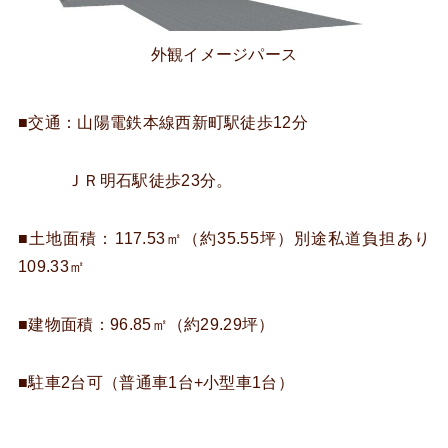
外観イメージパース
■交通：山陽電鉄本線西新町駅徒歩12分
ＪＲ明石駅徒歩23分。
■土地面積：117.53㎡（約35.55坪）別途私道負担あり
109.33㎡
■建物面積：96.85㎡（約29.29坪）
■駐車2台可（普通車1台+小型車1台）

**Assignment**
Apart from the images, the entries above must be returned without alteration.

**Solution to this task**
外観イメージパース
■交通：山陽電鉄本線西新町駅徒歩12分
ＪＲ明石駅徒歩23分。
■土地面積：117.53㎡（約35.55坪）別途私道負担あり
109.33㎡
■建物面積：96.85㎡（約29.29坪）
■駐車2台可（普通車1台+小型車1台）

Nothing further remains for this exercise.